Article about Ubisoft

Published 1 year, 8 months ago

Games Ubisoft Published by J. Doe

Women of Ubisoft – Emmeline Biscay

Emmeline Biscay, Ubisoft’s recently appointed Chief Data Officer, has been with the company for 25 years. In that time, she’s helped shape Ubisoft’s growth from a private company of 100 employees to an international public company of 17,000. Whether as Head of Financial Planning or Chief Information Officer, Emmeline has led the development of powerful teams and tools that have fueled Ubisoft’s growth in a rapidly changing industry. It’s quite the resume for someone that applied to the company for interview practice.

Tell us a bit about your background. Where did you grow up? How did your experiences contribute to who you are today?

Emmeline Biscay: My dad was an engineer in the oil industry and my family moved around quite a bit. I was born in Buenos Aires, Argentina and, after a short stint there, my family moved to Caracas, Venezuela where we lived until I was 6 years old. After Venezuela, we spent several years in London before finally settling in Paris, where I’ve been living ever since. I started my life abroad, and it was quite an amazing experience, because living abroad in the ‘70s wasn’t very common.
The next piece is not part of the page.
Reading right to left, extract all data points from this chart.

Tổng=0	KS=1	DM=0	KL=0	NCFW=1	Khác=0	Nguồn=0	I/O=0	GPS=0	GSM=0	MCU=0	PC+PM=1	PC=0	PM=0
It taught me a lot about the importance of understanding different cultures, being open minded to different ways of living and additionally a good background in Spanish and English.

How did you find your way to Ubisoft?

In 1994, I was fresh out of business school and was looking for jobs in movie and music production companies, theaters, museums. It was my first time applying, so I decided to send out a round of warm-up applications to practice interviewing before I applied to the jobs I really wanted. Ubisoft – which at the time was a small distribution company – was originally supposed to be one of those warm-up applications.

So why did you choose Ubisoft?

EB: When I interviewed with (Ubisoft co-founder) Gerard Guillemot, we really clicked. Gerard was heading the editorial vision of the studio and defining what kind of games we wanted to develop.

It was the very beginning of Ubisoft developing games, just before the launch of Rayman. I was supporting on recruitment, contracts, cost control, helping Gerard with communications. It was an exciting time because I was able to try so many things.

What was the journey like going from Gerard Guillemot’s assistant to Chief Data Officer?

EB: Ubisoft went public just a couple years after I joined, and it was a huge step for the company. I went into financial planning, evolved in that role and grew the department. After several years, I became Financial Planning Director for the company.

It was the end of the 1990s, and we realized we needed to modernize our system of financial tools and become more digital as a company. So, in partnership with the IT department, my team helped support the deployment of more adapted and scalable financial systems.

What does a Chief Data Officer do?

It’s my job to be the privileged partner for these teams, and to make sure we are using data in a way that creates even more enriching, rewarding experiences for players. We can use data to better understand players and make decisions that improve their experience in our games and services.

I will also focus on how we can make the most of data and work closely with our Data Privacy Officer and his team to ensure that protecting players’ privacy remains a top priority. We have a wide network of data privacy experts around the world who are working with teams across Ubisoft to ensure we are making the right choices and complying at all levels. Transparency is key, and we are focused on making it easier for players to access, manage and retrieve the personal data they’ve shared with us.

I think a lot of people view data and analytics as the opposite of creativity. How do you see them working together?

EB: I always say “data-informed” rather than “data-driven,” because people are still the ones making the choices. Creativity is very important, and data is a tool to complement and inspire creativity. It informs, but doesn’t determine, the choices we make.